Bradley A. Warady^*, Paul A. Seligman, and Naomi V. Dahl

^* Department of Pediatrics, Section of Pediatric Nephrology, Children's Mercy Hospital, Kansas City, Missouri; Department of Medicine, Division of Hematology, University of Colorado School of Medicine, Denver, Colorado; and Watson Laboratories, Morristown, New Jersey

Correspondence: Dr. Bradley A. Warady, Children's Mercy Hospital, 2401 Gillham Road, Kansas City, MO 64108. Phone: 816-234-3010; Fax: 816-234-3494; E-mail: bwarady{at}cmh.edu

Background and objectives: The clinical use of sodium ferric gluconate complex in iron-deficient pediatric patients receiving hemodialysis was recently approved. This study was designed to describe the pharmacokinetic parameters of the medication.

Design, setting, participants, & measurements: Iron-deficient pediatric (15 yr) hemodialysis patients were randomly assigned to two doses (1.5 and 3.0 mg/kg) of sodium ferric gluconate complex. Blood samples taken during a 1-h infusion and at multiple intervals during 48 h were analyzed for total iron, transferrin-bound iron, and sodium ferric gluconate complex–bound iron.

Results: Forty-nine patients (mean age 12.3 ± 2.5 yr) participated in the study. Mean serum iron concentrations rapidly increased in a dosage-dependent manner. A rapid rise in total serum iron was followed by a slower, less prominent rise in transferrin-bound iron.

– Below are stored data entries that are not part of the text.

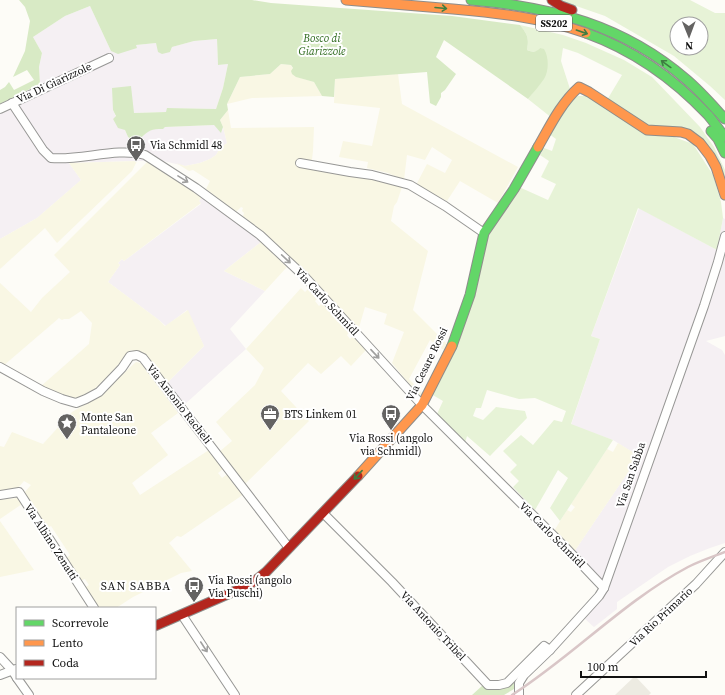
<svg xmlns="http://www.w3.org/2000/svg" width="725" height="695" font-family="'Source Serif 4',serif">
<style>
.industrial{fill:#f5f0f3}
.farmland{fill:#f9f7e4}
.green{fill:#e7f3d7;fill-rule:evenodd}
.forest{fill:#d8eac5}
.plaza{fill:#edebe2}
.lines{fill:none;stroke-linecap:round;stroke-linejoin:round}
.street-casing{stroke:#979795;stroke-width:10}
.fast-casing{stroke:#8e8d8b;stroke-width:11}
.slow-casing{stroke:#8e8d8b;stroke-width:11}
.jam-casing{stroke:#8e8d8b;stroke-width:11}
.street{stroke:#fffffe;stroke-width:8}
.fast{stroke:#63d668;stroke-width:9}
.slow{stroke:#ff974d;stroke-width:9}
.jam{stroke:#b3261e;stroke-width:9}
.rail{stroke:#d9c6c7;stroke-width:2.5}
.oneway{stroke:#3e7d41}
.oneway2{stroke:#a0a09f}
.labels{text-anchor:middle;dominant-baseline:central;stroke-width:4;stroke-linejoin:round;paint-order:stroke}
.shield{fill:#fff;stroke:#585858;stroke-width:1}
.shield-label{font-size:10px;font-weight:bold;fill:#111}
.park-label{font-size:11px;font-style:italic;fill:#2f6b1f;stroke:#fff}
.street-label{font-size:11px;fill:#111;stroke:#fff}
.poi-label{font-size:11px;fill:#111;stroke:#fff;text-anchor:start}
.neighbourhood-label{font-size:12px;letter-spacing:1px;fill:#111;stroke:#fff}
</style>
<rect width="100%" height="100%" fill="#fdfcf7"/>
<g class="industrial">
<polygon points="90,6 111,51 136,45 156,43 170,52 172,47 194,41 217,39 218,65 228,64 223,88 216,109 167,108 167,112 133,113 113,110 116,117 113,119 125,130 128,137 139,144 144,151 141,138 148,131 153,129 162,129 165,127 214,125 222,132 223,127 227,143 220,148 216,155 210,159 200,163 185,166 163,161 137,161 69,163 81,180 37,218 0,239 0,104 40,84 39,67 42,53 33,37 65,16"/>
<polygon points="202,197 248,230 261,242 224,271 265,291 230,329 246,349 184,405 167,383 204,346 187,310 166,326 159,320 108,282 120,265 118,263 122,259 124,261 201,204 199,201"/>
<polygon points="639,208 717,250 723,218 725,219 725,336 706,341 722,350 725,355 725,543 710,548 690,556 668,567 617,602 617,609 594,627 584,618 600,601 608,588 574,552 639,456 613,440 571,425 600,339 591,336"/>
</g>
<g class="farmland">
<polygon points="281,64 291,65 297,77 314,82 322,96 252,98 227,104 240,77 270,74"/>
<polygon points="398,74 402,104 518,167 498,203 460,181 447,201 416,185 427,164 445,173 452,160 432,147 425,160 407,155 404,180 388,173 367,168 368,162 339,157 343,141 372,146 380,108 334,103 335,79"/>
<polygon points="228,110 231,128 314,127 313,151 311,168 371,179 402,187 397,202 394,206 391,221 428,251 413,310 448,345 445,351 430,340 409,379 423,394 419,396 392,363 404,332 384,324 387,314 365,307 358,331 262,232 243,216 244,213 242,211 243,208 241,207 236,212 206,189 210,181 193,170 189,171 176,163 185,166 200,163 210,159 216,155 220,148 227,143 223,127 220,120"/>
<polygon points="137,161 132,171 57,243 45,228 0,269 0,239 37,218 81,180 69,163"/>
<polygon points="147,162 202,197 199,201 201,203 124,261 122,259 118,263 120,265 108,282 159,320 165,326 188,310 204,346 167,383 142,354 131,350 104,381 86,396 74,399 40,387 89,344 92,323 81,311 69,319 64,319 62,320 59,318 3,366 0,364 0,283 31,312 42,298 70,272 54,255"/>
<polygon points="261,242 287,267 265,291 224,271"/>
<polygon points="310,287 318,298 315,301 319,306 322,303 349,333 347,335 350,339 353,336 358,341 366,350 351,366 341,356 321,374 308,363 281,391 309,421 244,485 219,452 232,441 216,422 255,385 264,368 246,349 301,288 305,292"/>
<polygon points="136,362 141,363 178,413 151,433 168,455 132,483 140,495 209,450 224,468 218,473 222,478 229,473 244,494 181,537 177,536 169,543 192,571 181,573 133,597 116,608 98,608 84,588 89,585 85,579 80,581 65,559 70,555 51,526 45,529 24,493 31,485 24,481 16,490 0,492 0,446 4,447 12,432 43,444 72,412 98,397"/>
<polygon points="618,443 639,456 574,552 554,531 567,510 571,512 575,507 571,504 607,449 613,452"/>
<polygon points="17,498 22,504 0,519 0,500"/>
<polygon points="0,521 34,570 0,577"/>
</g>
<g class="green">
<path d="M559,0H690L715,13H725V100L710,86L674,56L605,16ZM677,24H701V48H677Z"/>
<path d="M520,25L563,35L586,43L624,60L652,77L700,127L714,147L725,170V184L700,138L649,126L607,100L622,75L578,53L563,48L561,61L570,89L552,118L528,99L544,78L540,48C536,53 533,52 527,50C529,38 528,35 520,25Z"/>
<polygon points="578,96 587,96 674,137 693,144 713,175 721,202 723,218 717,250 638,208 591,336 600,339 571,424 613,440 560,521 550,508 568,478 558,470 535,510 513,487 519,481 510,472 517,465 503,451 521,435 533,445 554,420 562,422 566,411 535,398 519,399 487,390 481,408 476,408 473,416 483,420 496,407 525,411 527,418 490,456 467,436 465,443 437,414 443,401 431,394 487,237 519,187 548,200 556,184 541,177 549,161 540,155 544,148 552,151 556,139 549,134 570,101"/>
</g>
<g class="forest">
<path d="M19,0H252L271,3L452,16L520,25C528,35 529,38 527,50C533,52 535,53 540,48L544,49C549,57 549,71 544,79C539,86 533,93 528,99L444,40L436,57L456,74L445,90L441,93V97L436,106L430,103L427,72L335,79L334,97L322,96L314,82L296,77L292,74L291,71L293,68L291,65L281,64L270,74L240,77L227,104L228,110L220,120L223,127L221,133L214,125L165,127L163,129C151,129 149,130 141,138L144,151H141L139,144L128,137L125,130L118,128L113,119L116,116L113,110L112,88L131,86L134,113L166,112L167,108L216,109L223,88L228,64L218,65L217,39L194,41L172,47L170,52L162,54L158,52L156,43L136,45L137,48L118,54L111,51L90,6L65,16L33,37L42,53L39,67L40,84L0,104V90L5,87L9,82L14,90L34,80L27,70L13,77L25,51L30,21L25,7Z"/>
<polygon points="515,682 514,689 504,695 472,695 483,685 494,690 507,687"/>
</g>
<polygon class="plaza" points="635,676 651,693 649,695 615,695"/>
<g class="lines">
<g class="street-casing">
<g id="street">
<path d="M12,103L43,150L51,158C81,161 116,147 145,155L196,188L260,235L305,277L422,405L566,548L604,588"/>
<polyline points="0,109 109,58"/>
<polyline points="300,163 350,172 372,175 410,185 445,206 484,233"/>
<polyline points="0,367 43,391 62,399 76,403 86,399 99,392 122,368 130,356 137,355 143,358 289,548"/>
<polyline points="0,495 19,492 94,608"/>
<polyline points="323,513 392,582 488,685 499,685 507,683 544,646 550,650"/>
<polyline points="182,615 235,695"/>
<polyline points="0,657 12,670 17,678"/>
<polyline points="0,675 16,669"/>
<polyline points="17,678 29,695"/>
<polyline points="519,695 519,683 524,675 550,650 599,596 604,588 704,306 718,262 725,236"/>
<polyline points="576,695 696,584 725,552"/>
</g>
</g>
<g class="fast-casing">
<g id="fast">
<path d="M471,0C552,7 624,25 687,80C701,92 713,106 725,119"/>
<path d="M586,33C633,50 674,79 708,115C714,122 719,130 725,137"/>
<polyline points="711,131 718,139 725,153"/>
<polyline points="452,346 470,295 484,233 514,189 538,147"/>
</g>
</g>
<g class="slow-casing">
<g id="slow">
<path d="M346,0C382,3 417,6 453,9C498,13 543,18 586,33"/>
<path d="M538,147C550,126 561,103 579,87L589,92L647,130L681,132L688,134L700,143L710,156L716,167L725,195"/>
<polyline points="358,476 422,405 452,346"/>
</g>
</g>
<g class="jam-casing">
<g id="jam">
<polyline points="552,0 561,6 572,10"/>
<polyline points="155,626 242,588 255,581 266,572 358,476"/>
</g>
</g>
<use href="#street" class="street"/>
<use href="#fast" class="fast"/>
<use href="#slow" class="slow"/>
<use href="#jam" class="jam"/>
<path class="rail" d="M512,695C573,656 624,601 688,567C700,561 712,557 725,552"/>
</g>
<defs><path id="oneway-shaft" d="M-6 0H5M1.5-3L5.5 0L1.5 3" fill="none" stroke-width="1.6" stroke-linecap="round" stroke-linejoin="round"/></defs>
<g class="oneway">
<use href="#oneway-shaft" transform="translate(441 8) rotate(5)"/>
<use href="#oneway-shaft" transform="translate(582 32) rotate(19)"/>
<use href="#oneway-shaft" transform="translate(666 64) rotate(-144)"/>
<use href="#oneway-shaft" transform="translate(358 475) rotate(133)"/>
</g>
<g class="oneway2">
<use href="#oneway-shaft" transform="translate(183 179) rotate(32)"/>
<use href="#oneway-shaft" transform="translate(286 259) rotate(43)"/>
<use href="#oneway-shaft" transform="translate(375 354) rotate(47)"/>
<use href="#oneway-shaft" transform="translate(204 647) rotate(57)"/>
</g>
<defs>
<g id="bus-pin" transform="scale(1)"><path d="M0 17L-7.5 6A9.5 9.5 0 1 1 7.5 6Z" fill="#646362" stroke="#fff"/><path d="M-5-6H5V4H4V6H2V4H-2V6H-4V4H-5ZM-3.5-4V0h7V-4ZM-3.5 1.2v1.5H-2V1.2ZM2 1.2v1.5H3.5V1.2Z" fill="#fff"/></g>
<g id="office-pin" transform="scale(1)"><path d="M0 17L-7.5 6A9.5 9.5 0 1 1 7.5 6Z" fill="#646362" stroke="#fff"/><path d="M-6-3h4V-5.5h4V-3h4V5H-6ZM-1-4.5V-3h2v-1.5ZM-6 0V1H6V0Z" fill="#fff"/></g>
<g id="sight-pin" transform="scale(1)"><path d="M0 17L-7.5 6A9.5 9.5 0 1 1 7.5 6Z" fill="#646362" stroke="#fff"/><path d="M0-6L1.8-2.2L6-1.7L2.9 1.2L3.7 5.4L0 3.3L-3.7 5.4L-2.9 1.2L-6-1.7L-1.8-2.2Z" fill="#fff"/></g>
</defs>
<g fill-rule="evenodd">
<use href="#bus-pin" x="136" y="145"/>
<use href="#office-pin" x="270" y="414"/>
<use href="#bus-pin" x="391" y="414"/>
<use href="#sight-pin" x="67" y="423"/>
<use href="#bus-pin" x="194" y="586"/>
</g>
<g class="labels">
<rect class="shield" x="536" y="15" width="36" height="16" rx="3"/>
<g class="shield-label">
<text x="554" y="23">SS202</text>
</g>
<g class="park-label">
<text x="322" y="38">Bosco di<tspan x="322" dy="13">Giarizzole</tspan></text>
</g>
<g class="street-label">
<text transform="translate(54 83) rotate(-25)">Via Di Giarizzole</text>
<text transform="translate(327 302) rotate(47)">Via Carlo Schmidl</text>
<text transform="translate(427 364) rotate(-64)">Via Cesare Rossi</text>
<text transform="translate(179 404) rotate(52)">Via Antonio Racheli</text>
<text transform="translate(631 475) rotate(-71)">Via San Sabba</text>
<text transform="translate(552 535) rotate(45)">Via Carlo Schmidl</text>
<text transform="translate(51 542) rotate(57)">Via Albino Zenatti</text>
<text transform="translate(661 617) rotate(-43)">Via Rio Primario</text>
<text transform="translate(433 626) rotate(47)">Via Antonio Tribel</text>
</g>
<g class="poi-label">
<text x="150" y="145">Via Schmidl 48</text>
<text x="284" y="414">BTS Linkem 01</text>
<text x="81" y="417">Monte San<tspan x="81" dy="13">Pantaleone</tspan></text>
<text x="391" y="438" text-anchor="middle">Via Rossi (angolo<tspan x="391" dy="13">via Schmidl)</tspan></text>
<text x="208" y="580">Via Rossi (angolo<tspan x="208" dy="13">Via Puschi)</tspan></text>
</g>
<g class="neighbourhood-label">
<text x="136" y="586">SAN SABBA</text>
</g>
</g>
<rect x="16" y="607" width="140" height="72" fill="#ffffff" stroke="#a0a0a0"/>
<rect x="24" y="620" width="20" height="6" fill="#63d668" stroke="#a0a0a0"/>
<text x="52" y="627" font-size="12" fill="#111111">Scorrevole</text>
<rect x="24" y="640" width="20" height="6" fill="#ff974d" stroke="#a0a0a0"/>
<text x="52" y="647" font-size="12" fill="#111111">Lento</text>
<rect x="24" y="660" width="20" height="6" fill="#b3261e" stroke="#a0a0a0"/>
<text x="52" y="667" font-size="12" fill="#111111">Coda</text>
<g transform="translate(689 36) rotate(179)"><circle r="19" fill="#ffffff" stroke="#a0a0a0"/>
<path d="M0-3L7 15L0 10L-7 15Z" fill="#646362"/>
<text y="-6" font-size="11" font-weight="bold" text-anchor="middle" fill="#111111">N</text>
</g>
<path d="M581 671v6h125v-6" fill="none" stroke="#111111" stroke-width="2"/>
<text x="587" y="671" font-size="12" fill="#111111" stroke="#ffffff" stroke-width="3" paint-order="stroke">100 m</text>
</svg>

This was qualitatively confirmed by visualization of the transferrin bands from polyacrylamide gel electrophoresis. Single-dose pharmacokinetics of sodium ferric gluconate complex–bound iron was described using noncompartmental analytical methods. Mean values for the 1.5 mg/Kg dose were as follows: t_1/2 2.0 ± 0.7 h, C_max 1287 mcg/dl, T_max 1.1 ± 0.23 h, Cl 0.69 ± 0.50 L/h, Vd 1.6 ± 0.6 L, AUC_0-. 9499 ± 4089 mcg · hr/dl.

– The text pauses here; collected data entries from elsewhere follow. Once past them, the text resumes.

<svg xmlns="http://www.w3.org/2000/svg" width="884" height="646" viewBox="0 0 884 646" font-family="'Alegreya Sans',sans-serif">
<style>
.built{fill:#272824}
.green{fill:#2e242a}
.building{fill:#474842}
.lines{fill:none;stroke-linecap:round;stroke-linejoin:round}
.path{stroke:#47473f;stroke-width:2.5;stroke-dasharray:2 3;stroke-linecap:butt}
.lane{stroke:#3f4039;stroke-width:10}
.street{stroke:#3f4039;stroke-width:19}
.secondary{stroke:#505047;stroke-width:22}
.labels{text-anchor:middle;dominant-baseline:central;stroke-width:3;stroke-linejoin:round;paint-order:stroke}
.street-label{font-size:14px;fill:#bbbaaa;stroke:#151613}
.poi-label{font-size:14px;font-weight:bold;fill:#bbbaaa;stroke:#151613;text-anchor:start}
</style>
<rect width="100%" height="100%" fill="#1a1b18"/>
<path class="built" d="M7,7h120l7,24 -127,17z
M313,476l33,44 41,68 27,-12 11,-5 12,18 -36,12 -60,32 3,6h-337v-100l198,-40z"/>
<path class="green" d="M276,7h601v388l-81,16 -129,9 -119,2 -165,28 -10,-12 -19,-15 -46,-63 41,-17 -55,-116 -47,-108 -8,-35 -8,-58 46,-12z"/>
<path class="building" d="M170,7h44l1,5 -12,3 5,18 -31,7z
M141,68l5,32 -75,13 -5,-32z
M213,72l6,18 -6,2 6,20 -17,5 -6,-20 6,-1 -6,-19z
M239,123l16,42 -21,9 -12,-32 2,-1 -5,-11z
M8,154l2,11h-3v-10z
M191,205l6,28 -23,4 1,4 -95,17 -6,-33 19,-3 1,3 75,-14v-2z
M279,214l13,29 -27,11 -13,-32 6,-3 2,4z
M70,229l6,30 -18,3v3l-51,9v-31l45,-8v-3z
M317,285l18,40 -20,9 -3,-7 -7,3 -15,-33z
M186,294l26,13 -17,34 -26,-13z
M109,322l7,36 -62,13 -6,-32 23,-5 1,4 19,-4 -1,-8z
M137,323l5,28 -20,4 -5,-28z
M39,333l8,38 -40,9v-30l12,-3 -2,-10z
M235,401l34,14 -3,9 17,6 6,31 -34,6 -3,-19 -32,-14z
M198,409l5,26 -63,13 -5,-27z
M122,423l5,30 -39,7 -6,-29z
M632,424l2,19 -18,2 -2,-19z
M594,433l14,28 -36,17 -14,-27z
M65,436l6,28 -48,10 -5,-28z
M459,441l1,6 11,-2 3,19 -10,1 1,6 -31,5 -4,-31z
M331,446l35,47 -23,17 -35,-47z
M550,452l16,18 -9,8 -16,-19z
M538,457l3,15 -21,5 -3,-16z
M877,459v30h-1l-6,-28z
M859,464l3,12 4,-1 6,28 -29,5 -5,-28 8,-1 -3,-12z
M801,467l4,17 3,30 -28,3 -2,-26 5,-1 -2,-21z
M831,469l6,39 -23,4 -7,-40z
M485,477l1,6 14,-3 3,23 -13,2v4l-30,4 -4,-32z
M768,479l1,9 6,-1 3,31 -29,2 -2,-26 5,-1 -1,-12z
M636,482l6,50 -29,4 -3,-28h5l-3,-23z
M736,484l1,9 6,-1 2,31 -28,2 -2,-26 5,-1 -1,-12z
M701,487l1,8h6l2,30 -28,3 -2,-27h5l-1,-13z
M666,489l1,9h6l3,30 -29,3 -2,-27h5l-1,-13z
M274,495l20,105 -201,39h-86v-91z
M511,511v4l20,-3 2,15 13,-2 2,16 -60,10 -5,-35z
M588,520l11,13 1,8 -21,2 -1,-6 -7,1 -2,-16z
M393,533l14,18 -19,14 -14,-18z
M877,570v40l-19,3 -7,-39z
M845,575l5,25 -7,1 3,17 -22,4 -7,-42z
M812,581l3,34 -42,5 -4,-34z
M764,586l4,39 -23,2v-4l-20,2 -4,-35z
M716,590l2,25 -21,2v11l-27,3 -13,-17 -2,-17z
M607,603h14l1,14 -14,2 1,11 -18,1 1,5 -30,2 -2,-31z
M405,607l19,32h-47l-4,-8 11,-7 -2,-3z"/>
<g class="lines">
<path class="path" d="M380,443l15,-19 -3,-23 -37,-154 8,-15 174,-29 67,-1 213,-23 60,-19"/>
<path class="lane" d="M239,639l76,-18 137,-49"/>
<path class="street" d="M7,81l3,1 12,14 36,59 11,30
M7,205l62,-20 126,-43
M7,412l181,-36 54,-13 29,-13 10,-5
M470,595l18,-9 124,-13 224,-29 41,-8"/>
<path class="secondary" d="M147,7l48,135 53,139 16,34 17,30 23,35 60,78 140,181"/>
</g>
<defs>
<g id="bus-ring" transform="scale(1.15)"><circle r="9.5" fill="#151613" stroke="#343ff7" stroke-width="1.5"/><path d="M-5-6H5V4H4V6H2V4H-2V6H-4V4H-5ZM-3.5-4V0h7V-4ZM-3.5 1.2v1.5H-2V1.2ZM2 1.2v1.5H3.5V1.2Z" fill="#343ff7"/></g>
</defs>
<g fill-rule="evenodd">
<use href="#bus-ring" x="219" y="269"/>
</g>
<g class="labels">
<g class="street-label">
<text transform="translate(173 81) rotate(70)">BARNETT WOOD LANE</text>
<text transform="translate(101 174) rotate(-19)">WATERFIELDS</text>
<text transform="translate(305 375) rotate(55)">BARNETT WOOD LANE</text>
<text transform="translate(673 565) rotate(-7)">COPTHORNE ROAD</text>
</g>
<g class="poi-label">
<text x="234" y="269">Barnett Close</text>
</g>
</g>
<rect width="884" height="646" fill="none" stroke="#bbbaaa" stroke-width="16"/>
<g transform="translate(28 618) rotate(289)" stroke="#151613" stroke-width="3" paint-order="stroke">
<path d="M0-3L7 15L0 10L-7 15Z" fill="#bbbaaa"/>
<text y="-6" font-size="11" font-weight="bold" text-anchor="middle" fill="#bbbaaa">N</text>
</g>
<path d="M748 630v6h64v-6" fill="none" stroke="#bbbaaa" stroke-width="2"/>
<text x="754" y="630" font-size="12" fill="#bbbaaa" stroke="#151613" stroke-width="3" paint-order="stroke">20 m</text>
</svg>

Conclusions: The infusion of sodium ferric gluconate complex to pediatric patients who receive hemodialysis appears to result in a delayed transfer of iron to transferrin, likely after an initial movement through the reticuloendothelial system. Differences noted between the pediatric and adult pharmacokinetic data may result from the unique aspects of the study populations and the respective study designs.